What needs to be done.
From the records below, copy out exactly the lines from the one containing "camera: 15 degrees left, 10 degrees down" to the one containing "(368, 485) = (495, 363): purple", both included. Add nothing else.

------ Material supplied

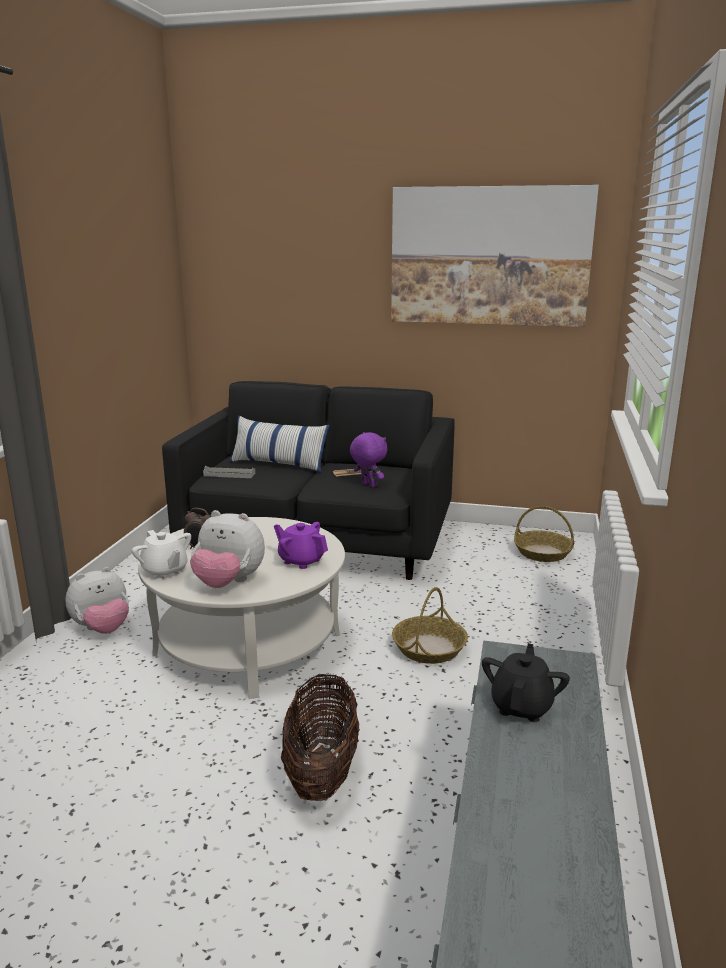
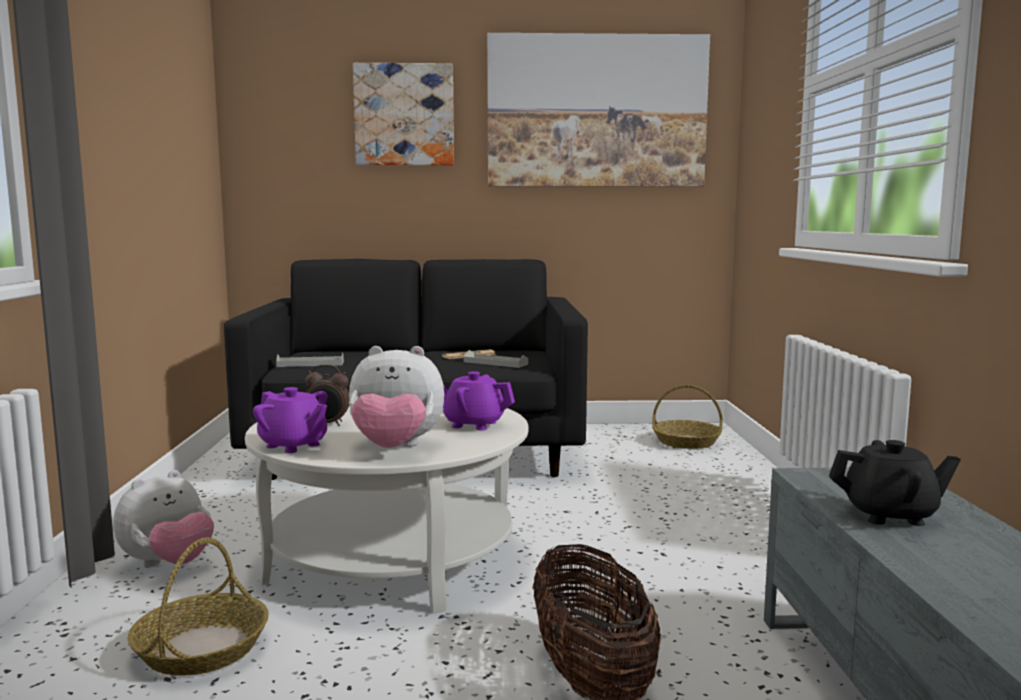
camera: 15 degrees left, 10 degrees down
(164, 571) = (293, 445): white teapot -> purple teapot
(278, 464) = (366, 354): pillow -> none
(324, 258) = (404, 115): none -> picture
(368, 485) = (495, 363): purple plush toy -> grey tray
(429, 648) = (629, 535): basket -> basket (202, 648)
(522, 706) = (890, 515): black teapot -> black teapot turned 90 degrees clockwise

------------
------ Material supplied

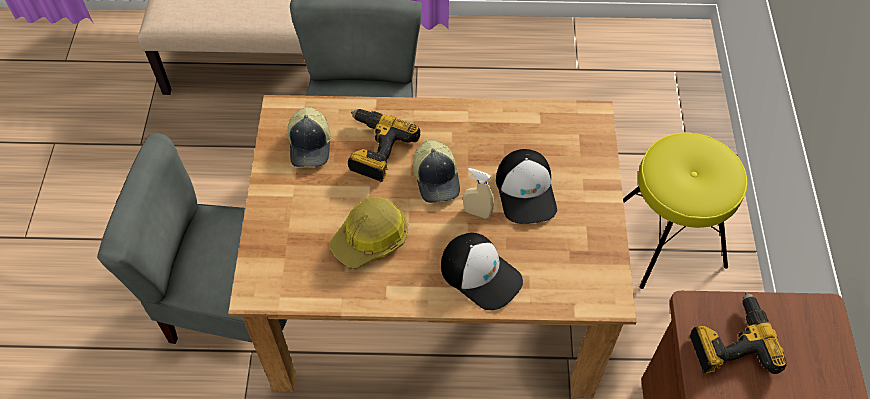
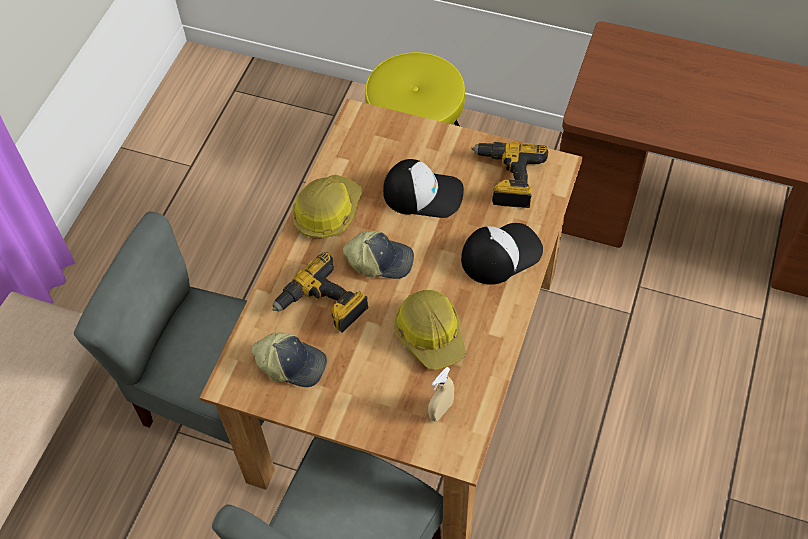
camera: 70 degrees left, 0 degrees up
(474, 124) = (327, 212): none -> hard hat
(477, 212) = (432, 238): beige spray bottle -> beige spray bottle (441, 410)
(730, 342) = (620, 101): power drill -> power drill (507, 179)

------------

Response for this exercise.
camera: 15 degrees left, 10 degrees down
(164, 571) = (293, 445): white teapot -> purple teapot
(278, 464) = (366, 354): pillow -> none
(324, 258) = (404, 115): none -> picture
(368, 485) = (495, 363): purple plush toy -> grey tray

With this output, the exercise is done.